■ **What the exercise asks**: Would you please copy each line below that includes the string "Pawshake"?

★ ★ ★ ★

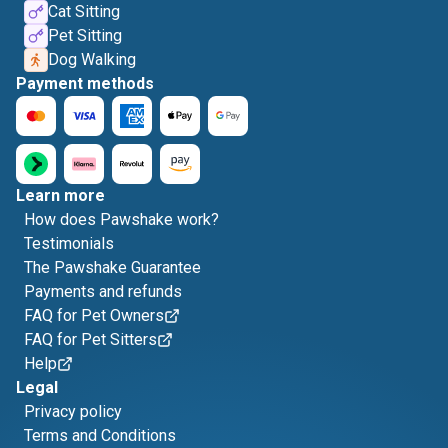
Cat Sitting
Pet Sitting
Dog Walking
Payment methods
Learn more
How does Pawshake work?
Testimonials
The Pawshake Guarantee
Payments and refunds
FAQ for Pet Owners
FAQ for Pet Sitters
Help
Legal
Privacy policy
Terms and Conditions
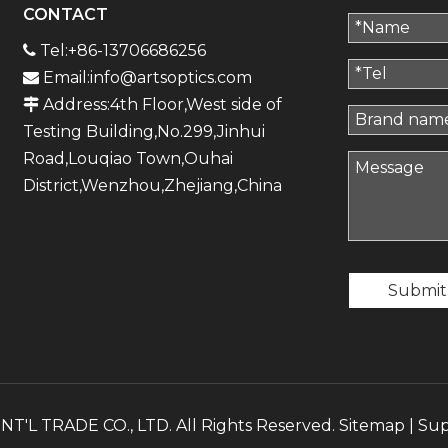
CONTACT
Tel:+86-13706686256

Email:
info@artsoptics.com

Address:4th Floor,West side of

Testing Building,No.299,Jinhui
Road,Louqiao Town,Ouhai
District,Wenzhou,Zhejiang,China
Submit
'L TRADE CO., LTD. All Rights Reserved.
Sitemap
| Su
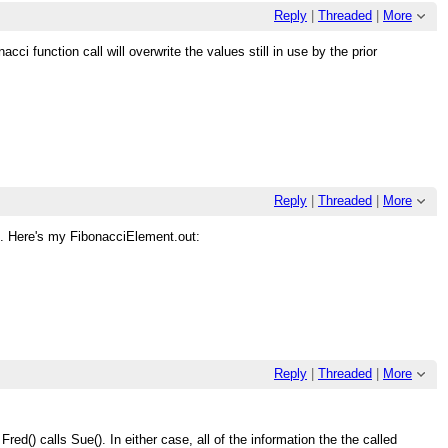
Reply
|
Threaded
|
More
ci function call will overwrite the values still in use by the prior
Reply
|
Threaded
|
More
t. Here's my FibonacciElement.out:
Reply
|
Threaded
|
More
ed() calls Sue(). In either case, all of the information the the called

★ ★ ★ ★

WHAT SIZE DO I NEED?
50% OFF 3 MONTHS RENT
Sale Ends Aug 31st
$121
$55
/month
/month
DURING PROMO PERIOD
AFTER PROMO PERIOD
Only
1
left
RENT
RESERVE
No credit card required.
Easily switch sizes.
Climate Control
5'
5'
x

★ ★ ★ ★

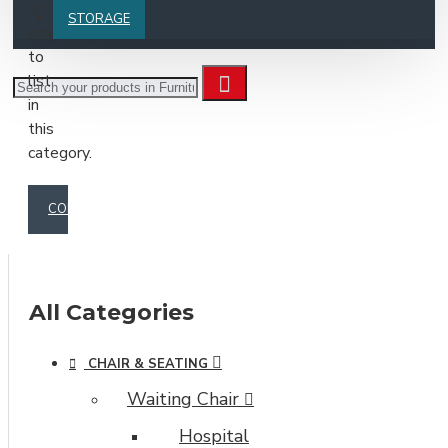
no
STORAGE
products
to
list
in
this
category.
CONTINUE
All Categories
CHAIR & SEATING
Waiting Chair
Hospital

★ ★ ★ ★

■ **Response below**:
How does Pawshake work?
The Pawshake Guarantee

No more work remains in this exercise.